▼
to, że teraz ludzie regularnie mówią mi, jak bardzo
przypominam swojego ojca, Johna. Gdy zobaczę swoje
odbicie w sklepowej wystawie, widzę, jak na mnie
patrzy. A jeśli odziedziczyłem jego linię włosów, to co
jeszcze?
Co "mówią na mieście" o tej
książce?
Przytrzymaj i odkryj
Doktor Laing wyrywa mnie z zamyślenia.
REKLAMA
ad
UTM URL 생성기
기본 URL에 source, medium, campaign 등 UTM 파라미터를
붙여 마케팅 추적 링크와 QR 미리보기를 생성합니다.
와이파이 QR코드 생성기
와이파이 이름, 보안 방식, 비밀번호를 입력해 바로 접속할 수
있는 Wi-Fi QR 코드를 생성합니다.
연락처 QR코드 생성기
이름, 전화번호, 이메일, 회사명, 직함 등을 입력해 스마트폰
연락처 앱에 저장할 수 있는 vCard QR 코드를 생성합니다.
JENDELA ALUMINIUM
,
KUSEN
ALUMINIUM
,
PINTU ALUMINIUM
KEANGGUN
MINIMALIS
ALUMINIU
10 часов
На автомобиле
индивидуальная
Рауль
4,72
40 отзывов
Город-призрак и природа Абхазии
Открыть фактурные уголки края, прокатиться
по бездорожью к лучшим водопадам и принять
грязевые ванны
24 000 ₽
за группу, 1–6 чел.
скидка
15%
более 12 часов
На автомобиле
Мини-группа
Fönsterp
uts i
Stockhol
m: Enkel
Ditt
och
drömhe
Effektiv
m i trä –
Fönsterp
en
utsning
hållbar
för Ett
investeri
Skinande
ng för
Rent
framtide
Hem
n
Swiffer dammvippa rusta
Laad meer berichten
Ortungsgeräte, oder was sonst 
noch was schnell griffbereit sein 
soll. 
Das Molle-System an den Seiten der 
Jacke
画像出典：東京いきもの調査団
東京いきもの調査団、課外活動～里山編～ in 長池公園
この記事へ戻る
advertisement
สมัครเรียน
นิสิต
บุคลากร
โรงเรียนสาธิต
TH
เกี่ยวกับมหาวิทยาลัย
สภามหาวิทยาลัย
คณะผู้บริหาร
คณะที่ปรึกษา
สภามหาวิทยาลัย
▲
## DIRECTIONS FOR THIS TASK
Give the lines exactly as they stand, from the line with "기본 URL에 source, medium, campaign 등 UTM 파라미터를" through the end of the material.

## OUTPUT FOR THIS TASK
기본 URL에 source, medium, campaign 등 UTM 파라미터를
붙여 마케팅 추적 링크와 QR 미리보기를 생성합니다.
와이파이 QR코드 생성기
와이파이 이름, 보안 방식, 비밀번호를 입력해 바로 접속할 수
있는 Wi-Fi QR 코드를 생성합니다.
연락처 QR코드 생성기
이름, 전화번호, 이메일, 회사명, 직함 등을 입력해 스마트폰
연락처 앱에 저장할 수 있는 vCard QR 코드를 생성합니다.
JENDELA ALUMINIUM
,
KUSEN
ALUMINIUM
,
PINTU ALUMINIUM
KEANGGUN
MINIMALIS
ALUMINIU
10 часов
На автомобиле
индивидуальная
Рауль
4,72
40 отзывов
Город-призрак и природа Абхазии
Открыть фактурные уголки края, прокатиться
по бездорожью к лучшим водопадам и принять
грязевые ванны
24 000 ₽
за группу, 1–6 чел.
скидка
15%
более 12 часов
На автомобиле
Мини-группа
Fönsterp
uts i
Stockhol
m: Enkel
Ditt
och
drömhe
Effektiv
m i trä –
Fönsterp
en
utsning
hållbar
för Ett
investeri
Skinande
ng för
Rent
framtide
Hem
n
Swiffer dammvippa rusta
Laad meer berichten
Ortungsgeräte, oder was sonst 
noch was schnell griffbereit sein 
soll. 
Das Molle-System an den Seiten der 
Jacke
画像出典：東京いきもの調査団
東京いきもの調査団、課外活動～里山編～ in 長池公園
この記事へ戻る
advertisement
สมัครเรียน
นิสิต
บุคลากร
โรงเรียนสาธิต
TH
เกี่ยวกับมหาวิทยาลัย
สภามหาวิทยาลัย
คณะผู้บริหาร
คณะที่ปรึกษา
สภามหาวิทยาลัย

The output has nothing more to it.